**Problemas e tarefas**
1. Segundo o texto fornecido, quanto ganha o professor?
2. Diga se cada afirmação concorda com o texto fornecido, respondendo sim ou não e citando as palavras do texto que decidem: (a) O texto afirma que o professor ganha mal. (b) Uma versão simplificada da tese já foi apresentada publicamente em fóruns de discussão. (c) O texto diz que os professores se opõem a esse processo.

**Texto fornecido**
───

Eu sempre apreciei a arte de
fazer títulos da idade média e essa é uma excelente oportunidade para fazer a
referência.
Pretendo defender uma tese
deveras polêmica e normalmente sou bastante prolixo, dessa forma vou poupar o
leitor impaciente. Já apresentei publicamente uma versão simplificada dessa
tese em alguns fori de discussão, aqui eu pretendo completar o raciocínio e
qualificar o debate.
O professor não ganha mal, o professor ganha exatamente o que a
sociedade acha que seu trabalho vale, a complacência com que a população em
geral e a mídia em particular tratam os professores e os acontecimentos da vida
que envolvam um professor deixa clara uma visão errônea e preconceituosa a
respeito da profissão de educador, muitas vezes pela total incompreensão do que
o ato de educar significa, pelas experiências negativas experienciadas e mais
ainda pelas experiências parcialmente bem sucedidas. É o povo que foi exposto
formalmente a processos educativos formais em escolas e universidades que
consolida uma visão perniciosa ao negar ao professor a sua própria profissão,
desprofissionalizando a educação formal, cobrindo-a de significados distorcidos
e, principalmente, úteis para horizontes estreitos de uma classe média inculta,
nefastos para a cidadania plena de um grupo de pessoas condenadas a um lugar
subalterno na sociedade, intangível, não-declarado, subserviente. Os
professores são coniventes e cúmplices desse processo. Se a educação exprime um
de seus ideais com a construção de um cidadão autônomo, esse processo não pode
ser levado a cabo sem um professor protagonista, ainda que de uma maneira
especial e qualificada.

───

**Listagem**

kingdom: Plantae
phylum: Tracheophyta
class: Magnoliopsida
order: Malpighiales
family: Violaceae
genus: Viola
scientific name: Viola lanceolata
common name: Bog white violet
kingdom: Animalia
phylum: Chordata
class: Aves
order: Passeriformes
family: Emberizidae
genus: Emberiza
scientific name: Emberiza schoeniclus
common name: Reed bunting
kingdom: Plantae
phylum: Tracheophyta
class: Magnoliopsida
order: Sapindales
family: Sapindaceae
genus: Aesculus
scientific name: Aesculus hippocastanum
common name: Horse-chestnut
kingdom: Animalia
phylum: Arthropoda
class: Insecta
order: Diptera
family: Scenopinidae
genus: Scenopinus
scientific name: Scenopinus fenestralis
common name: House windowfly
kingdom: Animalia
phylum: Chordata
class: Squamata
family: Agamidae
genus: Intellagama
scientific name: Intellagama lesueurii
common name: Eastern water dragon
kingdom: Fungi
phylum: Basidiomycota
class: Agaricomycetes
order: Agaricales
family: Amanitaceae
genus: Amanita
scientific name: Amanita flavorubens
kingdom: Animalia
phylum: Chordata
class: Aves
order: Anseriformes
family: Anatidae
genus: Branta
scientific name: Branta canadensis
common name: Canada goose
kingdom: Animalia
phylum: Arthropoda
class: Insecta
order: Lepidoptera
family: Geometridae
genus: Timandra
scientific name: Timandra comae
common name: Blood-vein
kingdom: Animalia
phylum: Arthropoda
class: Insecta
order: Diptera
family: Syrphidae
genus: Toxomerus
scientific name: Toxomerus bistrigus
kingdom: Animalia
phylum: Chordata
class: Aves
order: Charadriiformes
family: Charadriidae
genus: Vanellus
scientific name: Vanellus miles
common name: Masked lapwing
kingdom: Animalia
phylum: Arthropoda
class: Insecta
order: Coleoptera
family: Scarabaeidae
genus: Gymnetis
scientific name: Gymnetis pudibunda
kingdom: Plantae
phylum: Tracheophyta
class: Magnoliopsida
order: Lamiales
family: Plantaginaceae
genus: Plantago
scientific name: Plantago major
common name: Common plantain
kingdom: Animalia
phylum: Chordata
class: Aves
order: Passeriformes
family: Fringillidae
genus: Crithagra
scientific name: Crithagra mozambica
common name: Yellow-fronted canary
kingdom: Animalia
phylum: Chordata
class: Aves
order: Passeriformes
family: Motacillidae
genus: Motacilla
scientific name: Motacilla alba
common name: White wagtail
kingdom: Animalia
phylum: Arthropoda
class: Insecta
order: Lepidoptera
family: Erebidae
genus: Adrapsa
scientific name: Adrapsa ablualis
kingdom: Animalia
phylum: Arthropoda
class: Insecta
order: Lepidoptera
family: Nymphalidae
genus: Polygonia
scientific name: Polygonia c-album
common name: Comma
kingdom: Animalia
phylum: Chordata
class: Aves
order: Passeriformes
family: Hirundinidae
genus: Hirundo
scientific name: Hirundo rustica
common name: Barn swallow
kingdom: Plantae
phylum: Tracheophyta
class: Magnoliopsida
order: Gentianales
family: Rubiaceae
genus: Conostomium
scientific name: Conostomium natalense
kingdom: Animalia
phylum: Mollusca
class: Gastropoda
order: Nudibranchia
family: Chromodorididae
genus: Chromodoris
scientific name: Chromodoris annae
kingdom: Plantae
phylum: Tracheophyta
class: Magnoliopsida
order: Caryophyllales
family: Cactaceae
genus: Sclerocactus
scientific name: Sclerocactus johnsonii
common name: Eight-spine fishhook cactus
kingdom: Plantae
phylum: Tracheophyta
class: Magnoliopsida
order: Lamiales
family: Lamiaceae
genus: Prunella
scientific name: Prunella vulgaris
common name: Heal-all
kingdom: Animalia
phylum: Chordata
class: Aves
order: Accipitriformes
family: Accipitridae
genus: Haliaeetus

───

**Resultados em ordem**
1. O professor ganha exatamente o que a sociedade acha que seu trabalho vale.

2.
(a) Não: "O professor não ganha mal".
(b) Sim: "Já apresentei publicamente uma versão simplificada dessa tese em alguns fori de discussão".
(c) Não: "Os professores são coniventes e cúmplices desse processo".